Doctors
have voted overwhelming in favour of strike action in a BMA (British Medical Association) ballot of 104,000 members over pension changes.
There was a 50% turn out and 79% of GPs, 84% of hospital consultants and 92% of junior doctors who responded voted in favour.
Doctors last took action in 1975, when Harold Wilson’s labour government was in power. Consultants worked to rule from January to April after Health Minister, Barbara Castle tried to stop them carrying out private work on top of their NHS duties. In November, junior doctors took industrial action over low pay in new contracts. A deal was struck.

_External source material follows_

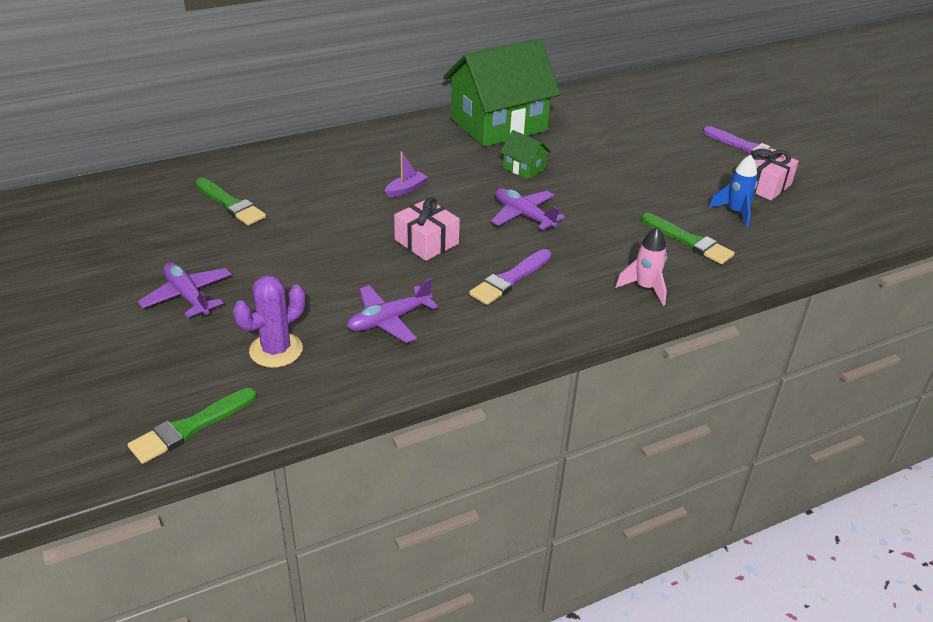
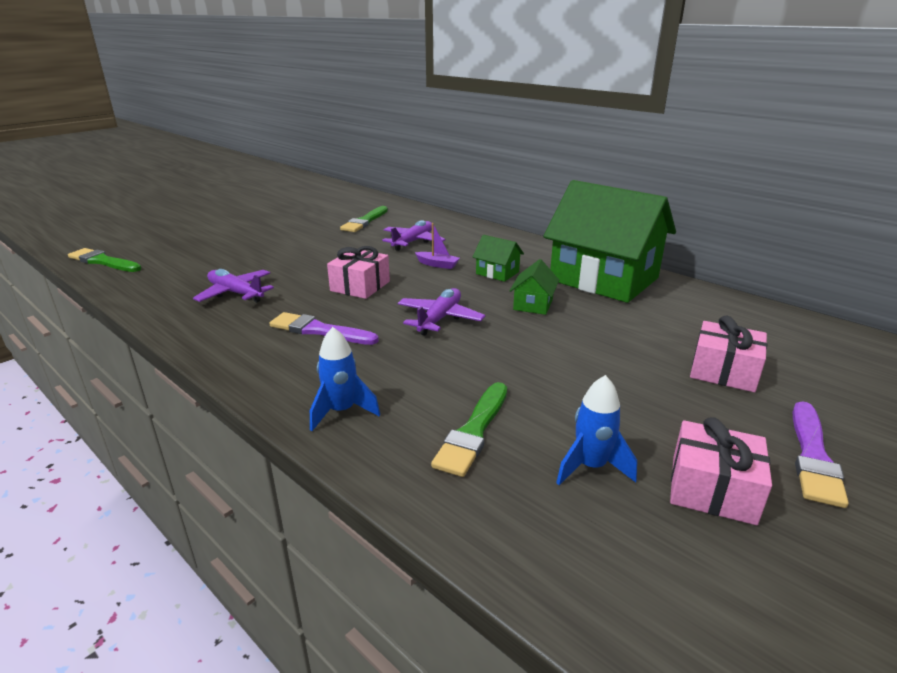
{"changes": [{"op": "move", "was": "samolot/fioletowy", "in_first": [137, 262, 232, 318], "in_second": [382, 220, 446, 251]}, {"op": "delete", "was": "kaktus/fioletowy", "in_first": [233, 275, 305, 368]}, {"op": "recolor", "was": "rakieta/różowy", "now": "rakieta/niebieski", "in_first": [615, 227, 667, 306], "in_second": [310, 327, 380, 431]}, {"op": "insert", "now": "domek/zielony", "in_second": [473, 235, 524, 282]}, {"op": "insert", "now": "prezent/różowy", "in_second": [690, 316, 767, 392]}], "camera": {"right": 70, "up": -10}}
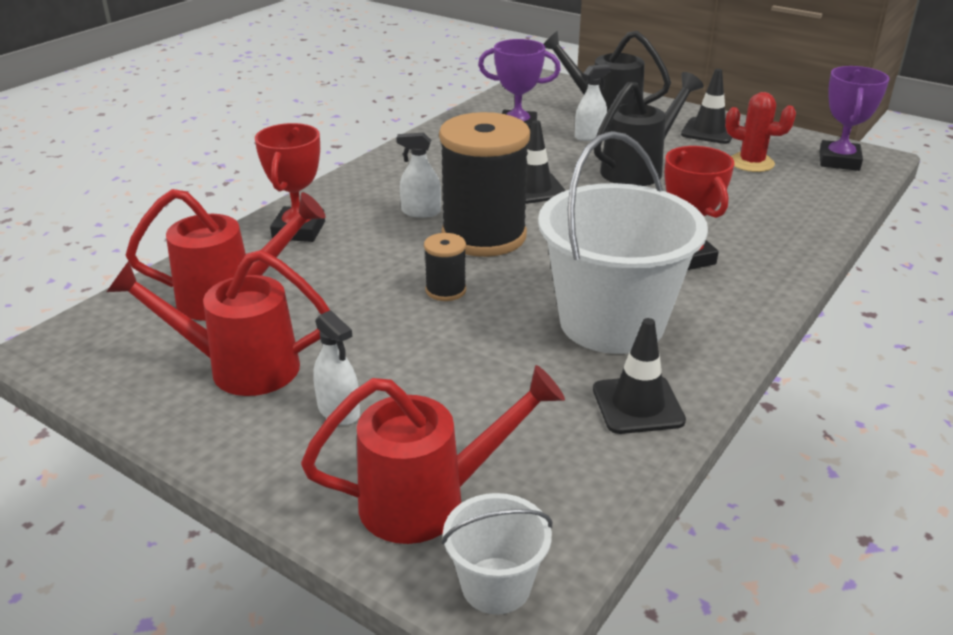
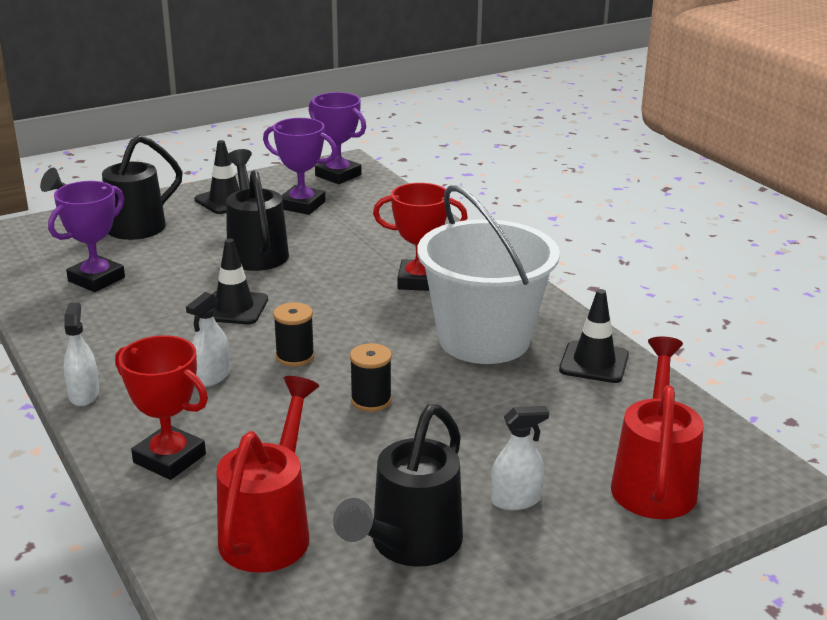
{"changes": [{"op": "recolor", "was": "konewka/czerwony", "now": "konewka/czarny", "in_first": [106, 250, 330, 396], "in_second": [333, 404, 463, 567]}, {"op": "resize", "was": "szpulka/czarny", "in_first": [439, 112, 530, 257], "in_second": [273, 302, 315, 367], "ratio": 0.44}, {"op": "delete", "was": "wiadro/biały", "in_first": [441, 493, 552, 615]}, {"op": "move", "was": "spryskiwacz/biały", "in_first": [575, 64, 611, 141], "in_second": [64, 303, 99, 406]}, {"op": "replace", "was": "kaktus/czerwony", "now": "puchar/fioletowy", "in_first": [725, 92, 796, 172], "in_second": [263, 118, 337, 215]}], "camera": {"right": -65, "up": -5}}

The 24 hour strike will be on the 21st June and while they will still provide emergency care, outpatient appointments and non-urgent care will be affected.
BMA said:
“We will be postponing non-urgent cases and although this will be disruptive to the NHS, rest assured, doctors will be there when our patients need us most and our action will not impact on your safety.”
Doctors have been hit hard recently with pay freezes, increased workloads and the prospect of increased pension contributions.
The latest changes will see doctors paying up to 14.5 per cent of their salaries in pension contributions – twice as much as some other public-sector staff on a similar salary in order to receive a similar pension.
While the right-wing media go on about doctors pensions being higher than most it doesn’t change the fact that the government are reversing on deals made four years ago. The media have been successful in their attacks on other public sector workers which have left doctors alone amongst the pubic sector with their pensions still in tact. There should be no pensions being cut in the public sector and we want to bring other pensions up, not drive them down. Doctors earn 10 times less than the corporate CEOs and bankers who are profiting from the crisis they created and driving millions into poverty.
Recently the RCN held a ballot where the majority rejected the government’s pension changes, however the turn out was low. We call for nurses, porters, cleaners and other hospital staff to strike alongside the doctors and that they should lobby their unions until they agree to do so. If the union leaderships don’t listen, then rank and file activists need to develop their own organisation to enable other hospital staff to take solidarity action alongside doctors and smash a hole through the government’s austerity agenda.
This vote shouldn’t just be seen as the doctors and their pensions; it’s about the government’s dismantling of public services. It’s a vote against the recent changes within the NHS and the selling off of our healthcare services!